A student’s number sense includes the ability to understand both number meanings (as in the association of the digit 7 with seven items) and quantitative concepts (for example, that the symbol ‘+’ signifies ‘add’ which means ‘combine‘). Such understanding is promoted by a student’s ability to relate a concrete symbol to a concept or idea.

The awareness of basic math patterns is closely related to number sense. Pattern awareness involves an appreciation of basic rules and patterns that exist in math, knowing, for example, that multiplying a number by zero yields zero, while multiplying by 1 yields the original number.

Both number sense and the ability to make simple generalizations from patterns are aided by a student’s higher order thinking skills, including the ability to think on an abstract level.

Here are some strategies to develop and strengthen students’ use of math facts by building number sense and pattern awareness.

Helpful Hints

  • Encourage students to use a strategic approach for practicing and recalling math facts. For example, “I don‘t know 7 X 6, but I do know that 7 X 5 = 35, so one more 7 makes 42; or I know that 7 X 7 = 49, so one less 7 makes 42.”
  • Assess and review students’ understanding of the commutative property of addition and multiplication to build awareness of number patterns.
  • The commutative property of addition tells us that regardless of the order in which the same numbers are combined, the sum is the same (e.g. 3 + 4 = 4 + 3).
  • Likewise, the commutative property of multiplication tells us that regardless of the order in which the same numbers are multiplied, the product remains the same (e.g. 7 X 3 = 3 X 7).
  • Grasping the commutative property not only enhances students‘ conceptual understanding in math, but provides them with the thrilling notion that such patterns or “tricks” make it easier to learn math, for if they know 3 X 5, they also know 5 X 3, etc., essentially cutting the number of math facts to ‘memorize‘ in half!
  • When teaching math facts, move students through a sequence of understanding: Concrete’ Semi-abstract‘ Abstract.
  • The concrete level of understanding involves using concrete objects or manipulables to learn a symbolic process.
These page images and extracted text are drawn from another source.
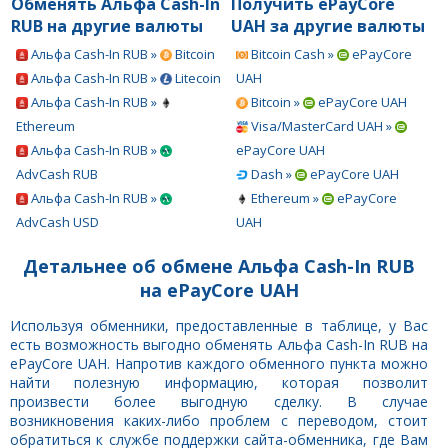
Обменять Альфа Cash-In
Получить ePayCore
RUB на другие валюты
UAH за другие валюты
Альфа Cash-In RUB »
Bitcoin
Bitcoin Cash »
ePayCore
Альфа Cash-In RUB »
Litecoin
UAH
Альфа Cash-In RUB »
Bitcoin »
ePayCore UAH
Ethereum
Visa/MasterCard UAH »
Альфа Cash-In RUB »
ePayCore UAH
AdvCash RUB
Dash »
ePayCore UAH
Альфа Cash-In RUB »
Ethereum »
ePayCore
AdvCash USD
UAH
Детальнее об обмене Альфа Cash-In RUB
на ePayCore UAH
Используя обменники, предоставленные в таблице, у Вас
есть возможность выгодно обменять Альфа Cash-In RUB на
ePayCore UAH. Напротив каждого обменного пункта можно
найти полезную информацию, которая позволит
произвести более выгодную сделку. В случае
возникновения каких-либо проблем с переводом, стоит
обратиться к службе поддержки сайта-обменника, где Вам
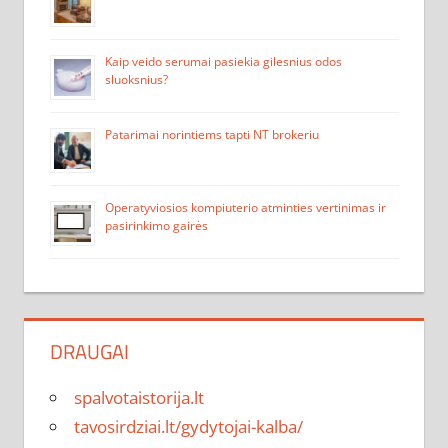
Kaip veido serumai pasiekia gilesnius odos
sluoksnius?
Patarimai norintiems tapti NT brokeriu
Operatyviosios kompiuterio atminties vertinimas ir
pasirinkimo gairės
DRAUGAI
spalvotaistorija.lt
tavosirdziai.lt/gydytojai-kalba/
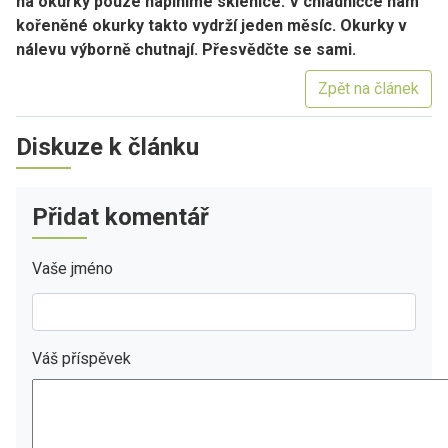
na okurky pouze naplníme sklenice. V chladničce nám
kořeněné okurky takto vydrží jeden měsíc. Okurky v
nálevu výborně chutnají. Přesvědčte se sami.
Zpět na článek
Diskuze k článku
Přidat komentář
Vaše jméno
Váš příspěvek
For example, to work out the problem 3 X 2, you might place three paper plates on the floor, put two blocks on each plate, and finally, count the number of blocks to arrive at the understanding that ‘3 groups of 2 blocks equals 6 blocks.‘
  • The semi-abstract level of understanding involves the use of pictures or drawings to represent numbers in the symbolic process. For example, you might work out the problem 3 X 2 by making marks or dots next to the numerals, so that the student links ‘3 groups of 2 dots equals 6 dots’ with the computation ‘3 times 2 = 6’.
  • The abstract level of understanding involves the use of numerals as representatives of the symbolic process, that is, using numbers only to solve the computational problem 3 X 2 = 6. In order to master the abundance of addition, subtraction, multiplication and division facts, students must progress to this abstract level.
  • Build students’ abilities with math facts through the use of number families. Number families are clusters of related math facts. For example, have students learn the facts 2+3=5, 3+2=5, 5-2=3, and 5-3=2 grouped together as a ‘family’. Encourage students to write problems horizontally and vertically, as well as to say them aloud.